In another example embodiment, the method may be performed wherein the taking of the at least one measurement within the inner tube of the coring apparatus during coring operations is with a sensor within the measurements while drilling device.

In another example embodiment, the method may be performed wherein the pressure measurement is made above the core within the inner tube.

In another example embodiment, the method may be performed wherein the pressure measurement is analyzed on surface by an operator.

The foregoing description of the embodiments has been provided for purposes of illustration and description. It is not intended to be exhaustive or to limit the disclosure. Individual elements or features of a particular embodiment are generally not limited to that particular embodiment, but, where applicable, are interchangeable and can be used in a selected embodiment, even if not specifically shown or described. The same may be varied in many ways.
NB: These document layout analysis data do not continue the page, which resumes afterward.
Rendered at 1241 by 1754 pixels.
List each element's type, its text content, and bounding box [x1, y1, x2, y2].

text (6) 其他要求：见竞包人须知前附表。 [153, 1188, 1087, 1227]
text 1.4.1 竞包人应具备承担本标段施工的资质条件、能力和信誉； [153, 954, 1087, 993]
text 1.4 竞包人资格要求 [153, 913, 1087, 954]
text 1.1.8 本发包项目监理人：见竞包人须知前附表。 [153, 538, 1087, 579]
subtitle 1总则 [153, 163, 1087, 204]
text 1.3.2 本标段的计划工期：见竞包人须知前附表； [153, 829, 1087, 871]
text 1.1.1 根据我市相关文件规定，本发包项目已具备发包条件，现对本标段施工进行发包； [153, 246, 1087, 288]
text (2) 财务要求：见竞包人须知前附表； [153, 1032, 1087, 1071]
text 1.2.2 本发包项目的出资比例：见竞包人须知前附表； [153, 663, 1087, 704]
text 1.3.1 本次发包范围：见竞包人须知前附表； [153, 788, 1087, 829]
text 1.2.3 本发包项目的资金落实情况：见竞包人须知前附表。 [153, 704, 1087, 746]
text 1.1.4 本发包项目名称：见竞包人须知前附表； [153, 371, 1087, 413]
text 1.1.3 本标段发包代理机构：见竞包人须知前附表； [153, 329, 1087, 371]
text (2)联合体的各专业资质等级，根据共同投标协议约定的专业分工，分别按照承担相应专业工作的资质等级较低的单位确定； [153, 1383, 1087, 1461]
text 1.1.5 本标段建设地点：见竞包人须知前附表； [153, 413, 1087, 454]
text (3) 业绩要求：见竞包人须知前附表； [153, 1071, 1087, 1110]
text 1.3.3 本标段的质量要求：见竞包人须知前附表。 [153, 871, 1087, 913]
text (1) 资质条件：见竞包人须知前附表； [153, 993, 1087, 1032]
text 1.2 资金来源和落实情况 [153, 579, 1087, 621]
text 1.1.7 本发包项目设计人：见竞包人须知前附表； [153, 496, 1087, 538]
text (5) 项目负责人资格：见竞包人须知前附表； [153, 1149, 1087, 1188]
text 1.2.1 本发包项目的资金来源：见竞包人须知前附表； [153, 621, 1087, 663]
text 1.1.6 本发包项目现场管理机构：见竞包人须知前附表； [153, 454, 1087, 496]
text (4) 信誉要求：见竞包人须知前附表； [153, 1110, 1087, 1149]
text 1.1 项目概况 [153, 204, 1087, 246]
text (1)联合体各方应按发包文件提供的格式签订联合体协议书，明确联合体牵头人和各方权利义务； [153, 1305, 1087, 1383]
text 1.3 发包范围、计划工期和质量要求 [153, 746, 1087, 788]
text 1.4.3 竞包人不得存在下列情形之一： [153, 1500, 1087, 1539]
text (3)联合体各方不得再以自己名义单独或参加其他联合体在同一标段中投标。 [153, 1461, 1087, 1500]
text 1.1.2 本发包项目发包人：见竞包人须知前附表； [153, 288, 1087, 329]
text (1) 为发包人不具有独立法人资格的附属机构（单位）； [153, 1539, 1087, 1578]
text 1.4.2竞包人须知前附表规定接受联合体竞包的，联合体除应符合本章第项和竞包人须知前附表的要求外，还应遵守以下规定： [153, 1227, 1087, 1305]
Such variations are not to be regarded as a departure from the disclosure, and all such modifications are intended to be included within the scope of the disclosure.

While embodiments have been described herein, those skilled in the art, having benefit of this disclosure, will appreciate that other embodiments are envisioned that do not depart from the inventive scope. Accordingly, the scope of the present claims or any subsequent claims shall not be unduly limited by the description of the embodiments described herein.